In February of this year, I drafted an article called “Act II: Redesign,” as a followup to “Another Year Another Crisis,” criticizing the obsolescence of my network and calling for a redesign around OpenStack. I had every intention of publishing said article in February, however a quick glance at a calendar will reveal it is now June. What happened?

Reality sunk in.

On February 13th, I ordered two new Precision workstations I could use to spearhead the effort of transitioning my network to OpenStack. A week later, the machines arrived, and in that week, I built my plans. The two machines would work as redundant nodes so I could reboot one for updates without the VMs going down. I would have an Ansible playbook, ready to provision the new machines right away. I’d move the InfiniBand cards I’d previously been using for backups to the new machines so they could be used as a trunk for Neutron traffic between the nodes. Later on, when I’d moved everything over, I’d get up the money to buy more SSDs and reprovision my old as redundant GlusterFS nodes, ready to act as a backend to Cinder. Everything would be redundant and resilient and I’d never have an outage again. It was going to be wonderful.

But then I ran packstack, waited my 15-20 minutes, and watched that idyllic pipe dream fly out the window. It took me two entire days to realize I was simply out of my league. A week later, however, I had a functioning dark cloud of mystery.
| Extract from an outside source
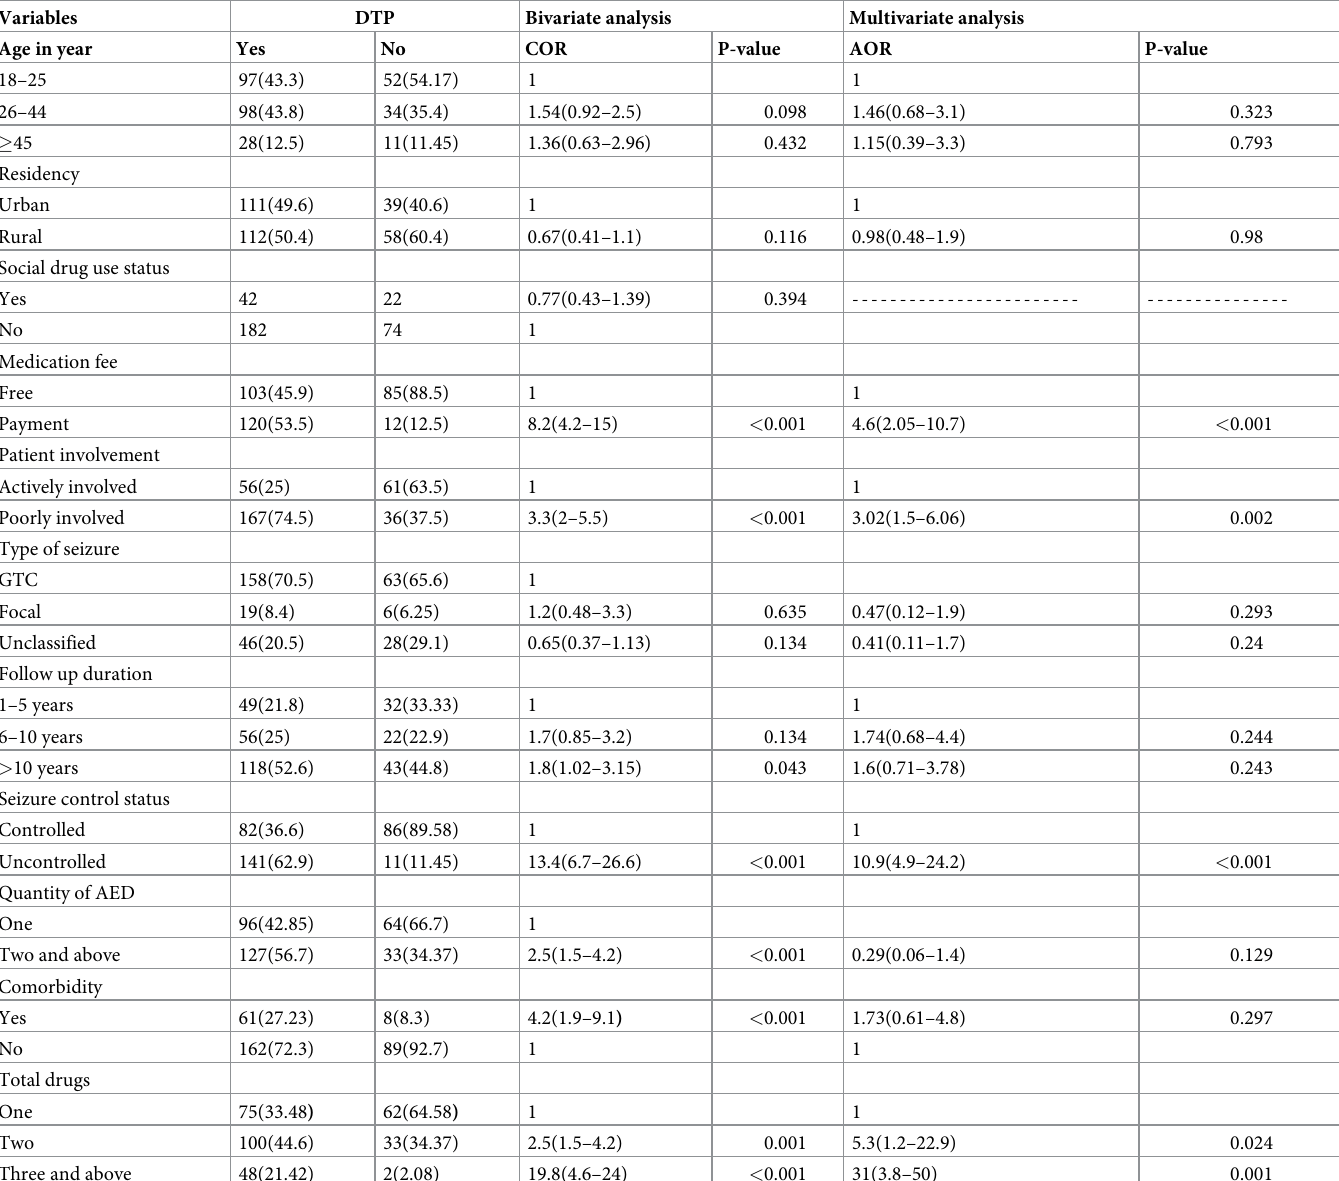
Table 6. Bivariate and multivariate analysis of factors associated with DTPs among epileptic patients attending ambulatory clinic of JMC,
OpenStack isn’t a simple project one can dump in /var/www; install Apache, PHP, and MariaDB; and simply call it a day. It’s plenty complex sitting on just one node. Multiple different services need to talk to and offer themselves to even a one-node “cluster”. Then, to deploy those services on a second node becomes even more complex, as one learns of OVS Bridges and how they relate to Neutron. To make this system redundant? Well, the OpenStack team is working on that. I built a system that worked, but I had little idea of how, or - more importantly - how to perform backups.

Then, one day, I decided to run dnf update and learned very quickly why Triple-O is a project. The update completed, leaving me unable to access OpenStack’s Horizon web portal. A reboot may fix it. If not, rerunning packstack might. But, as life marches on I find myself with paradoxically little time to do even simple things like these. My OpenStack cluster has been down for at least a couple weeks now.

So that’s it, then. Give up and try a different solution? Of course not, but it’s clear that I have more homework to do before I can trust myself to run “production” VMs on OpenStack. I need to learn how the pieces fit together better. I need to read through configuration files. I need to learn how to achieve high availability with only two nodes, if possible. And above all learn to backup and maintain my cluster - and automate that process in lieu of the time needed to do so by hand.